• WHAT IS EXPECTED
Repeat, word for word, all the data that follows, and exclude the pictures.

• DATA FOR THIS TASK
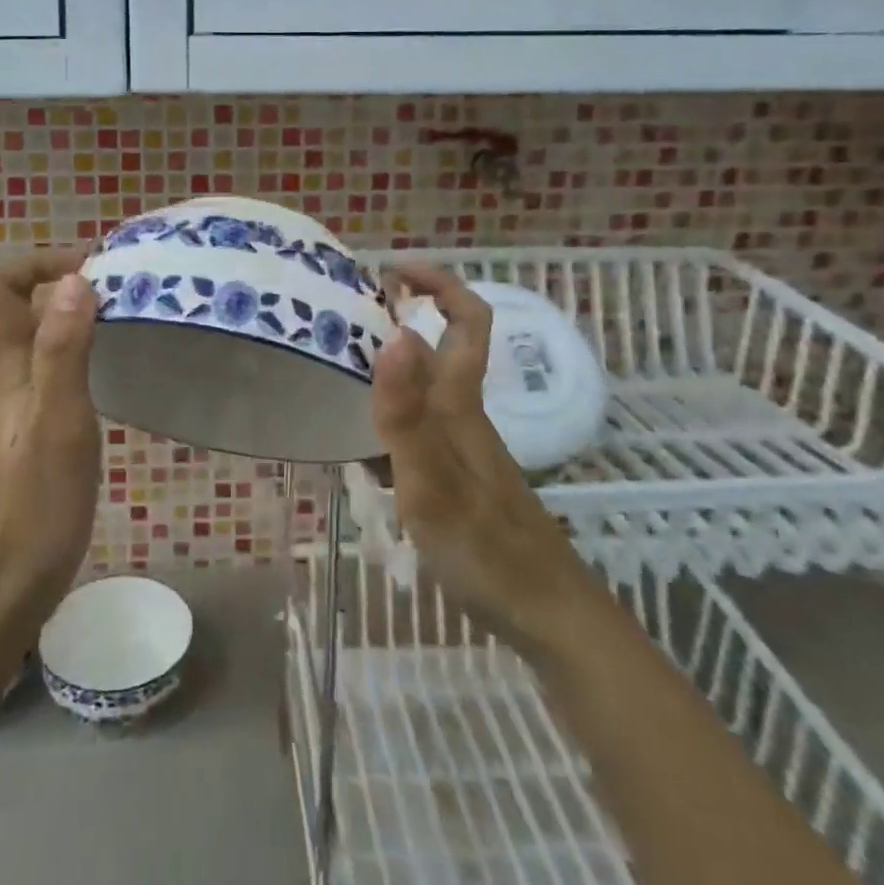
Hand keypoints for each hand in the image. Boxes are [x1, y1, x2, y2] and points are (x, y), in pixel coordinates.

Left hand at [0, 250, 101, 651]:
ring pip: (41, 346)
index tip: (95, 269)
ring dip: (79, 326)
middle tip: (130, 299)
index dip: (41, 263)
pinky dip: (81, 362)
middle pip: (25, 311)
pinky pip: (51, 378)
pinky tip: (114, 386)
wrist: (0, 591)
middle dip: (71, 290)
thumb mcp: (58, 422)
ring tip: (133, 332)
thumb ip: (64, 350)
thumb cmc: (34, 505)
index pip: (3, 287)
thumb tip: (75, 279)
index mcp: (5, 368)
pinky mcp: (27, 440)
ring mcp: (13, 412)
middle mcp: (4, 380)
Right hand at [371, 264, 581, 638]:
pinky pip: (417, 424)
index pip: (466, 319)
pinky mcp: (457, 475)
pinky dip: (387, 413)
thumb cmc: (487, 549)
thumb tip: (395, 334)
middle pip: (441, 345)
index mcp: (460, 403)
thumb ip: (408, 414)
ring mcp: (462, 446)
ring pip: (425, 386)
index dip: (438, 282)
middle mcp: (463, 414)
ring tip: (336, 367)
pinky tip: (357, 439)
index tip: (391, 269)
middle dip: (402, 316)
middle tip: (344, 316)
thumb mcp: (433, 483)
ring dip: (389, 365)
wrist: (547, 615)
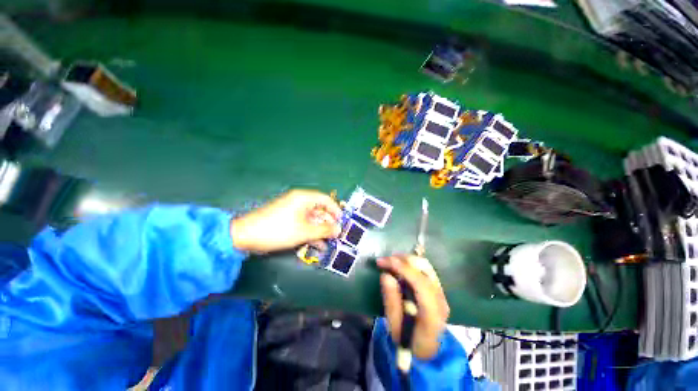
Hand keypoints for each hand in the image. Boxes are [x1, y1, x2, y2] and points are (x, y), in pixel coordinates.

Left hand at [231, 189, 341, 252]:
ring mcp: (293, 211)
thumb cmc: (278, 230)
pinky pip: (304, 224)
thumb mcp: (304, 231)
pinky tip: (317, 245)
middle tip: (336, 236)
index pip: (326, 199)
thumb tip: (339, 229)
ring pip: (312, 219)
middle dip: (328, 224)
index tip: (342, 222)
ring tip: (328, 244)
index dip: (336, 210)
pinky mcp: (287, 219)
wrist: (245, 236)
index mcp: (304, 198)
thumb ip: (324, 230)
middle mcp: (300, 201)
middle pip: (320, 210)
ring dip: (320, 231)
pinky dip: (310, 233)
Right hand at [377, 255, 449, 359]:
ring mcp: (441, 292)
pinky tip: (399, 265)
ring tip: (390, 261)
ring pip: (425, 265)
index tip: (384, 261)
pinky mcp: (438, 288)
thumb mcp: (394, 327)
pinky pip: (425, 268)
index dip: (402, 268)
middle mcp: (440, 299)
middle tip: (383, 260)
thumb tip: (385, 275)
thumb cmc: (408, 341)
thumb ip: (391, 301)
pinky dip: (411, 263)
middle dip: (402, 260)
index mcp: (432, 314)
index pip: (420, 284)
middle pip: (424, 270)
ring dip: (406, 259)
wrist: (428, 349)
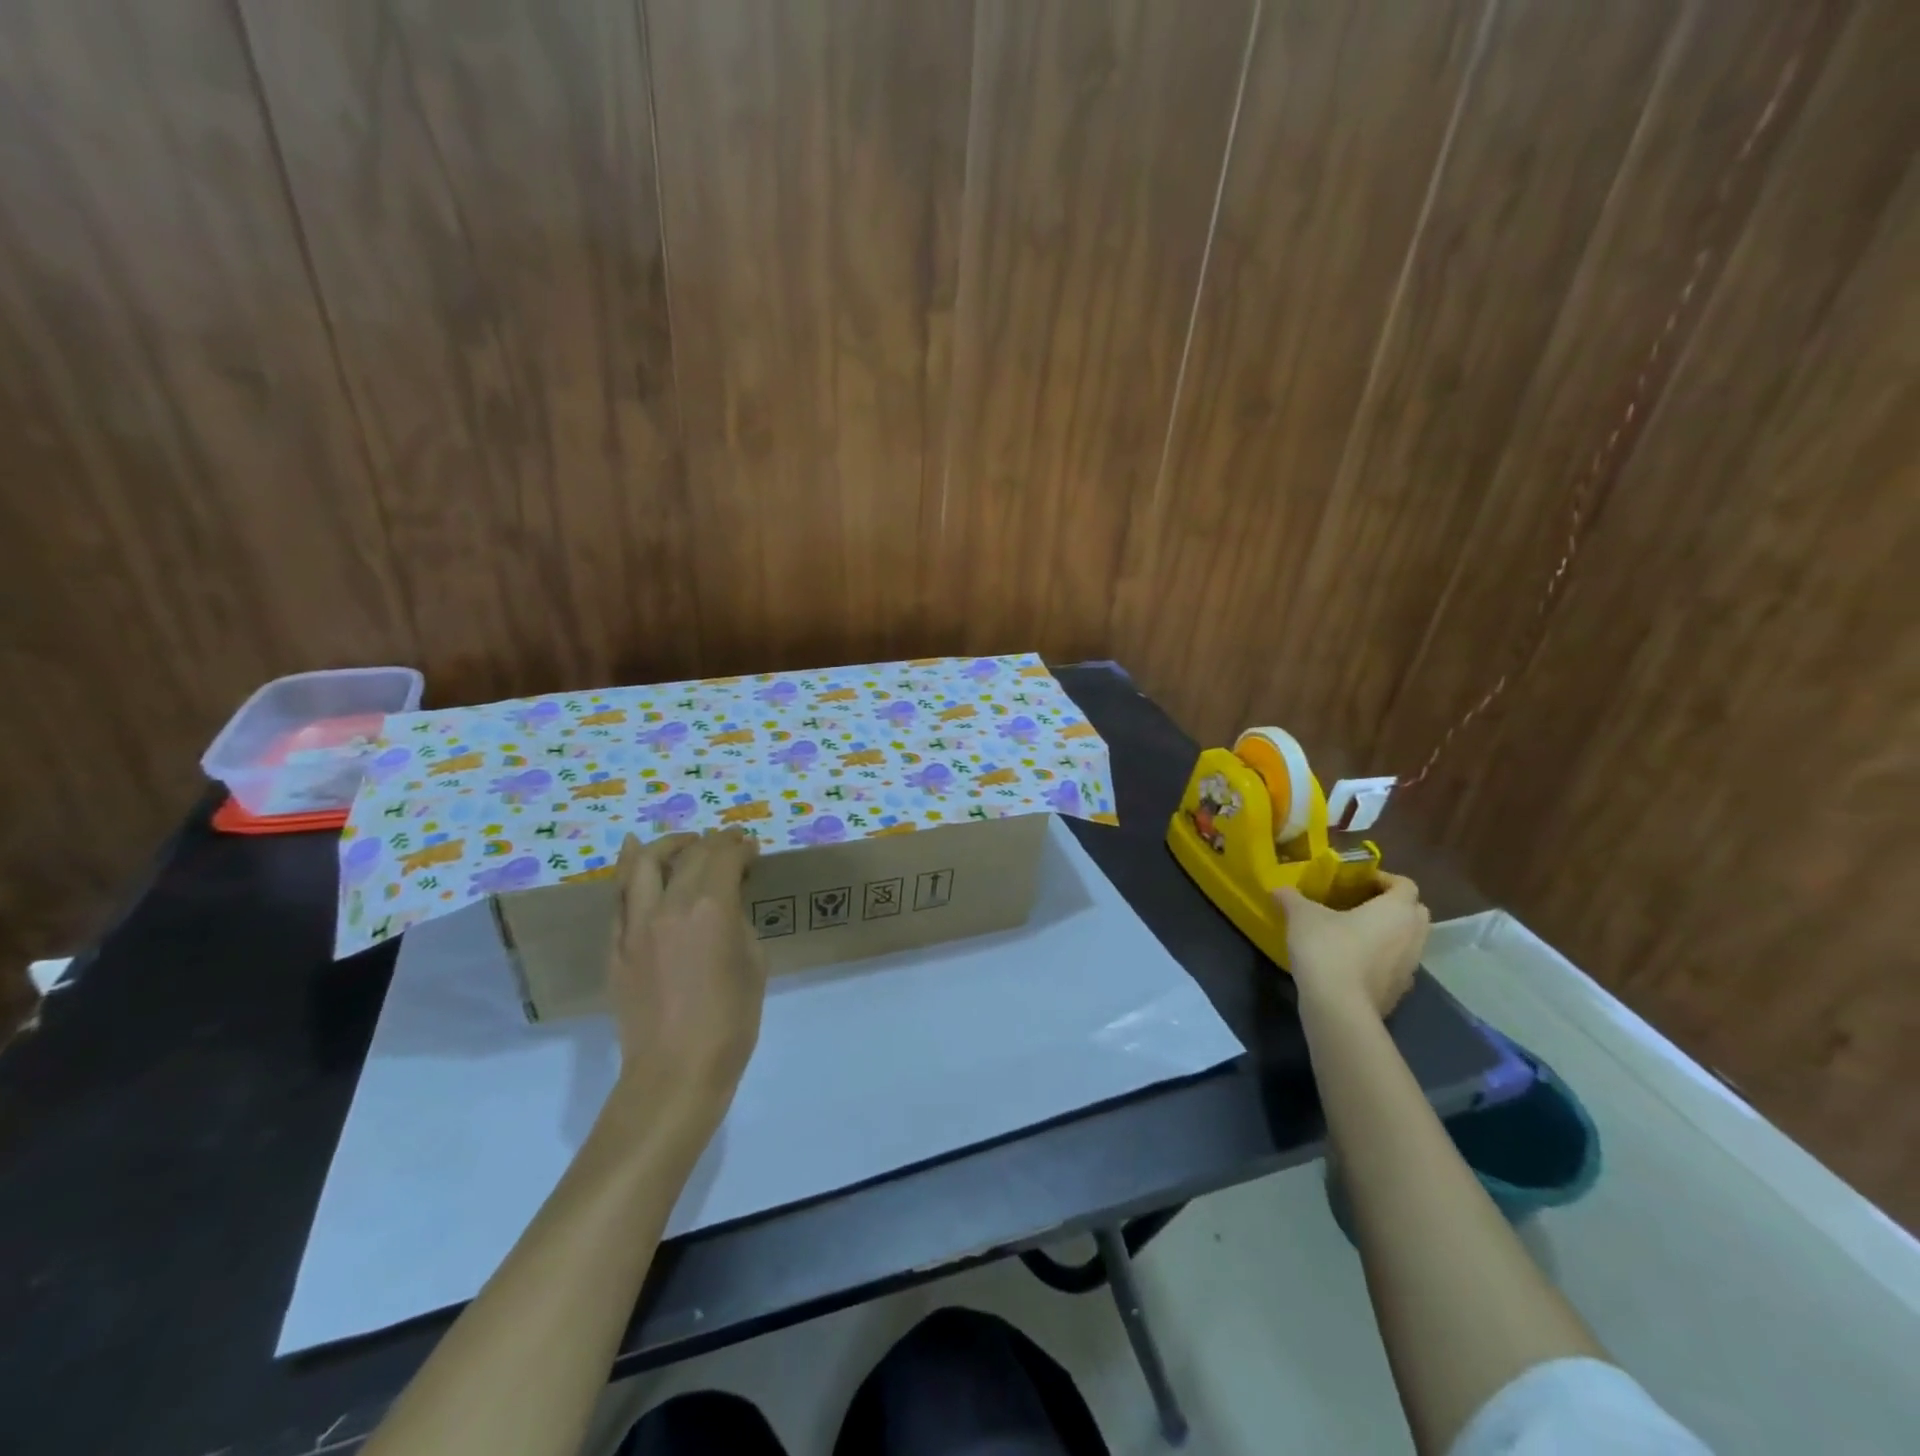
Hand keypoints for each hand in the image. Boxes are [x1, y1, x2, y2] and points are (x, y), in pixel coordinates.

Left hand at [606, 829, 765, 1118]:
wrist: (676, 1071)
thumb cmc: (730, 1021)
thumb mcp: (752, 963)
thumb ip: (737, 922)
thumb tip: (724, 904)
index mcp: (710, 909)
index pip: (725, 857)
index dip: (741, 846)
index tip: (753, 848)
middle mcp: (669, 906)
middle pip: (690, 855)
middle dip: (714, 842)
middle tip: (731, 844)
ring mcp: (635, 925)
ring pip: (645, 865)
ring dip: (669, 845)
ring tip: (685, 843)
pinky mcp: (616, 945)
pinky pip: (622, 896)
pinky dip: (631, 870)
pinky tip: (636, 855)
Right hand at [1275, 872, 1429, 1019]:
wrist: (1339, 1006)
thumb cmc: (1327, 948)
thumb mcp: (1301, 916)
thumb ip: (1291, 898)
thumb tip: (1277, 889)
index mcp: (1396, 910)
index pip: (1405, 885)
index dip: (1384, 879)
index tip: (1358, 882)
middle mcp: (1413, 936)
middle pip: (1416, 912)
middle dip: (1394, 906)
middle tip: (1362, 904)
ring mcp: (1410, 967)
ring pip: (1409, 941)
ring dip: (1390, 934)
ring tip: (1356, 934)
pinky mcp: (1400, 992)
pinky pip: (1397, 966)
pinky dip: (1383, 960)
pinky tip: (1354, 963)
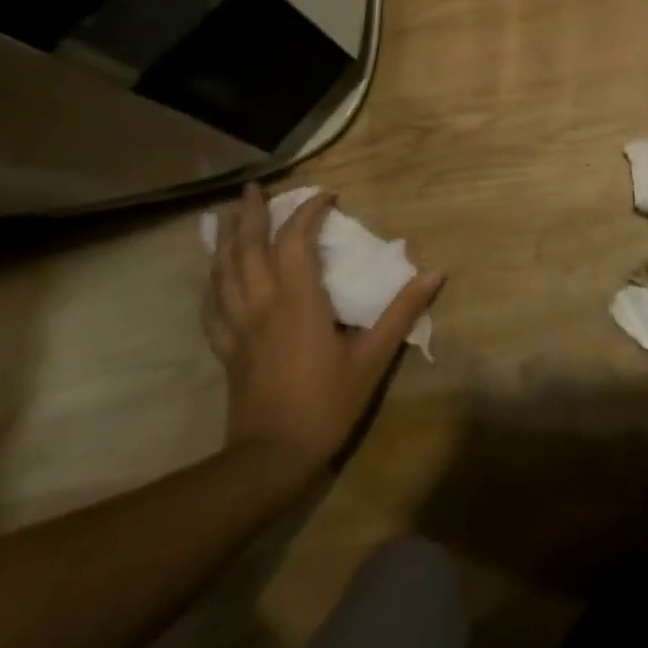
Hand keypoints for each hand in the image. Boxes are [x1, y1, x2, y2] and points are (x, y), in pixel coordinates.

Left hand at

• SOLVED PROBLEM
Hand keypoints for each hand in the image. Boxes are [x1, y1, x2, y2] and points are (x, y), in pixel coordinates.

Left hand at [0, 250, 101, 651]:
ring pip: (41, 346)
index tip: (95, 269)
ring dip: (79, 326)
middle tip: (130, 299)
index dip: (41, 263)
pinky dip: (81, 362)
middle pip: (25, 311)
pinky pip: (51, 378)
pinky tip: (114, 386)
wrist: (0, 591)
middle dip: (71, 290)
thumb mcp: (58, 422)
ring tip: (133, 332)
thumb ip: (64, 350)
thumb cmc: (34, 505)
index pip: (3, 287)
thumb tip: (75, 279)
index mcp: (5, 368)
pinky mcp: (27, 440)
ring mcp: (13, 412)
middle mcp: (4, 380)
Right hand at [371, 264, 581, 638]:
pinky pip: (417, 424)
index pip: (466, 319)
pinky mcp: (457, 475)
pinky dip: (387, 413)
thumb cmc: (487, 549)
thumb tip: (395, 334)
middle pip: (441, 345)
index mcp: (460, 403)
thumb ip: (408, 414)
ring mcp: (462, 446)
ring pip: (425, 386)
index dip: (438, 282)
middle mcp: (463, 414)
ring tip: (336, 367)
pinky tip: (357, 439)
index tip: (391, 269)
middle dip: (402, 316)
middle tip: (344, 316)
thumb mcp: (433, 483)
ring dip: (389, 365)
wrist: (547, 615)
Hand keypoints for each hand in the image. Boxes are [x1, y1, x2, y2] and points are (x, y), in pixel coordinates.

Left hand at [231, 189, 341, 252]:
ring mcp: (293, 211)
thumb cmc: (278, 230)
pinky pip: (304, 224)
thumb mcp: (304, 231)
pinky tip: (317, 245)
middle tip: (336, 236)
index pip: (326, 199)
thumb tip: (339, 229)
ring pip: (312, 219)
middle dip: (328, 224)
index tip: (342, 222)
ring tip: (328, 244)
index dip: (336, 210)
pinky mcp: (287, 219)
wrist: (245, 236)
index mcp: (304, 198)
thumb ip: (324, 230)
middle mcp: (300, 201)
middle pip: (320, 210)
ring dip: (320, 231)
pinky dip: (310, 233)
Right hand at [377, 255, 449, 359]:
ring mcp: (441, 292)
pinky tip: (399, 265)
ring tip: (390, 261)
ring pip: (425, 265)
index tip: (384, 261)
pinky mcp: (438, 288)
thumb mcp: (394, 327)
pinky pip: (425, 268)
index dip: (402, 268)
middle mcp: (440, 299)
middle tip: (383, 260)
thumb tip: (385, 275)
thumb cmc: (408, 341)
thumb ip: (391, 301)
pinky dip: (411, 263)
middle dip: (402, 260)
index mcp: (432, 314)
index pip: (420, 284)
middle pip: (424, 270)
ring dip: (406, 259)
wrist: (428, 349)
Hand keypoints for each hand in the image. Boxes are [x1, y1, x2, y2] and points are (x, y), in pixel coordinates.

Left hand at [606, 829, 765, 1118]:
wrist: (676, 1071)
thumb cmc: (730, 1021)
thumb mcp: (752, 963)
thumb ip: (737, 922)
thumb tip: (724, 904)
index mcp: (710, 909)
index pip: (725, 857)
index dip: (741, 846)
index tip: (753, 848)
middle mcp: (669, 906)
middle pip: (690, 855)
middle dip: (714, 842)
middle tip: (731, 844)
ring mcp: (635, 925)
ring pip: (645, 865)
ring dip: (669, 845)
ring tip: (685, 843)
pinky mcp: (616, 945)
pinky pip: (622, 896)
pinky dip: (631, 870)
pinky tip: (636, 855)
Right hand at [1275, 872, 1429, 1019]:
wrist: (1339, 1006)
thumb cmc: (1327, 948)
thumb mcp: (1301, 916)
thumb ip: (1291, 898)
thumb tip: (1277, 889)
index mcp: (1396, 910)
index pip: (1405, 885)
index dip: (1384, 879)
index tip: (1358, 882)
middle mcp: (1413, 936)
middle pip: (1416, 912)
middle dip: (1394, 906)
middle tip: (1362, 904)
ring mcp: (1410, 967)
ring pip: (1409, 941)
ring dip: (1390, 934)
ring tip: (1356, 934)
pinky mcp: (1400, 992)
pinky pip: (1397, 966)
pinky dip: (1383, 960)
pinky tip: (1354, 963)
Hand keypoints for each hand in the image. Boxes are [x1, y1, x2, y2] and points are (x, y), in pixel coordinates.

Left hand at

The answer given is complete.